Professors in my major, and some out of major do know my name. I believe that my favorite class has been International Marketing because we had a lot of food brought in, a lot of video clips, a lot of presentations. Least favorite is probably Cross Cultural Harmony in French because of the amount of work it involves that I believe is frivolous and not characteristic of a typical French class. Students study a bunch. Class participation is definitely more prevalent in smaller classes, or classes with buddy buddy teachers. Yes students have intellectual conversations outside of class, that's what coffee shops are for. Students are extremely competitive. I really believe all of the fashion classes are very unique. How many people make suits and bathing suits in class?? The fashion department (in AHRM) is slowly dying. We have close to zero funding, professors are leaving and are not being replaced, our studios and labs need to be updated to accommodate the amount of people who have joined the major. We are very much forgotten, and it's terrible to see, because there are so many talented and dedicated people trying to make this work. Don't spend time with professors outside of class. Academic requirements are fine. Education is in the middle of getting a job and learning for its own sake.
Since I'm an English major in smaller classes my professors do know my name. Even in large classes, if you take the time to introduce yourself it can be more personal experience. My favorite class was Intro to Creative Writing I took last spring. We wrote short stories and creative nonfiction everyday, read out loud, and workshopped.

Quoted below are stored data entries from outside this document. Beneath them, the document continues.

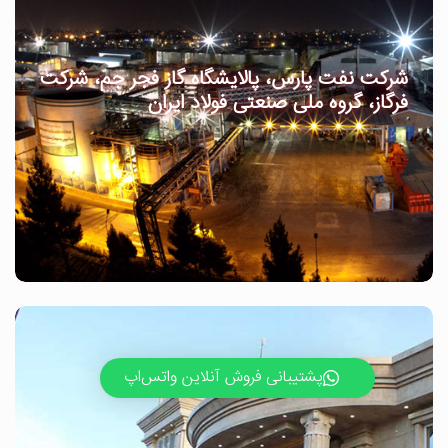
شرکت نفت پارس، پالایشگاه گاز فجر جم، شرکت
فرگاز، گروه ملی صنعتی فولاد ایران
پشتیبانی فروش آنلاین واتس‌اپ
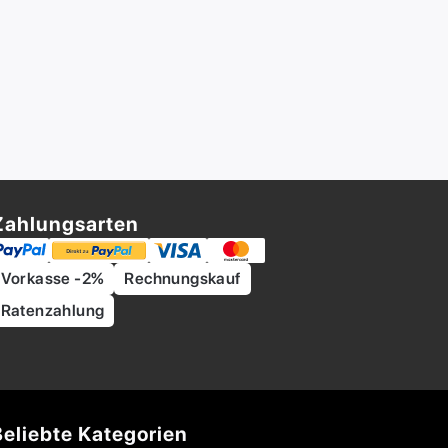
Zahlungsarten
Vorkasse -2%
Rechnungskauf
Ratenzahlung
Beliebte Kategorien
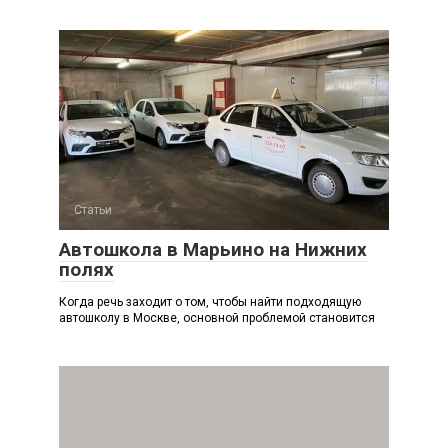
Статьи
Автошкола в Марьино на Нижних
полях
Когда речь заходит о том, чтобы найти подходящую
автошколу в Москве, основной проблемой становится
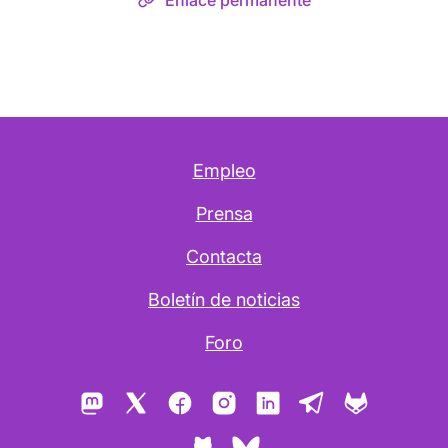
Enlace permanente
Empleo
Prensa
Contacta
Boletín de noticias
Foro
Mastodon
X
Facebook
Instagram
LinkedIn
Telegram
GitLab
GitHub
Bluesky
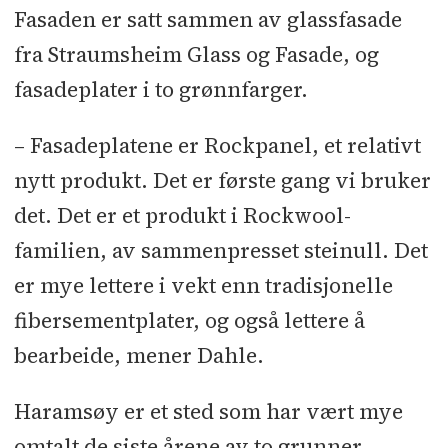
Fasaden er satt sammen av glassfasade
fra Straumsheim Glass og Fasade, og
fasadeplater i to grønnfarger.
– Fasadeplatene er Rockpanel, et relativt
nytt produkt. Det er første gang vi bruker
det. Det er et produkt i Rockwool-
familien, av sammenpresset steinull. Det
er mye lettere i vekt enn tradisjonelle
fibersementplater, og også lettere å
bearbeide, mener Dahle.
Haramsøy er et sted som har vært mye
omtalt de siste årene av to grunner,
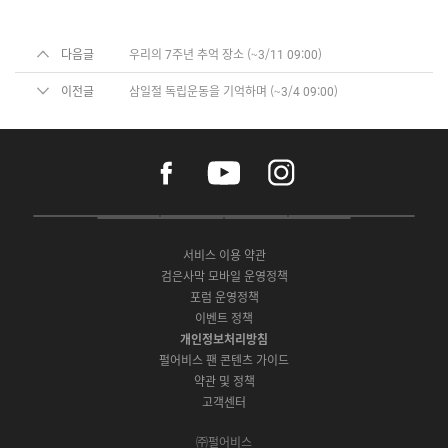
다음글
우리의 7주년 추억 장소 (~3/11 09:00)
이전글
삼일절 독립운동을 기억하며 (~3/4 09:00)
f
y
i
a
o
n
c
u
s
e
t
t
P
A
G
G
O
b
u
a
C
p
o
a
N
o
b
g
서비스 이용 약관
버
p
o
l
E
o
e
r
검은사막 모바일 운영정책
전
S
g
a
S
k
a
포럼 운영정책
다
t
l
x
t
m
운
이벤트 정책
o
e
y
o
로
r
P
S
개인정보처리방침
r
드
e
l
t
e
펄어비스 팬 콘텐츠 가이드
a
o
약관 및 정책
y
r
고객센터
e
㈜펄어비스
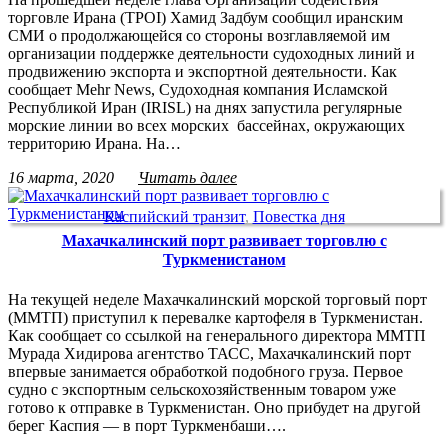
торговле Ирана (TPOI) Хамид Задбум сообщил иранским
СМИ о продолжающейся со стороны возглавляемой им
организации поддержке деятельности судоходных линий и
продвижению экспорта и экспортной деятельности. Как
сообщает Mehr News, Судоходная компания Исламской
Республикой Иран (IRISL) на днях запустила регулярные
морские линии во всех морских бассейнах, окружающих
территорию Ирана. На…
16 марта, 2020
Читать далее
Каспийский транзит
,
Повестка дня
Махачкалинский порт развивает торговлю с
Туркменистаном
На текущей неделе Махачкалинский морской торговый порт
(ММТП) приступил к перевалке картофеля в Туркменистан.
Как сообщает со ссылкой на генерального директора ММТП
Мурада Хидирова агентство ТАСС, Махачкалинский порт
впервые занимается обработкой подобного груза. Первое
судно с экспортным сельскохозяйственным товаром уже
готово к отправке в Туркменистан. Оно прибудет на другой
берег Каспия — в порт Туркменбаши….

Students study Sunday through Thursday afternoon--then it's time for fun. We work hard. Very hard. We talk about class outside of class and we know what's important but it doesn't stop us from having fun in college. Students are competitive for GPA, scholarships, internships, study abroad opportunities--you name it and if someone wants it they will work hard to get it. The English department here seems so warm. I've only been in the department for one semester so I'm still feeling my way around, but all my professors genuinely want me to do well and are more than willing to read over my papers and help me with ideas for other classes. One professor even gave our class her cell phone number because she knew that it would take her so long to respond to her emails. I feel like I'm getting an education that is more that just learning for learning's sake. I'm learning to be a better writer, reader, thinker, and I know that it will help me in the future.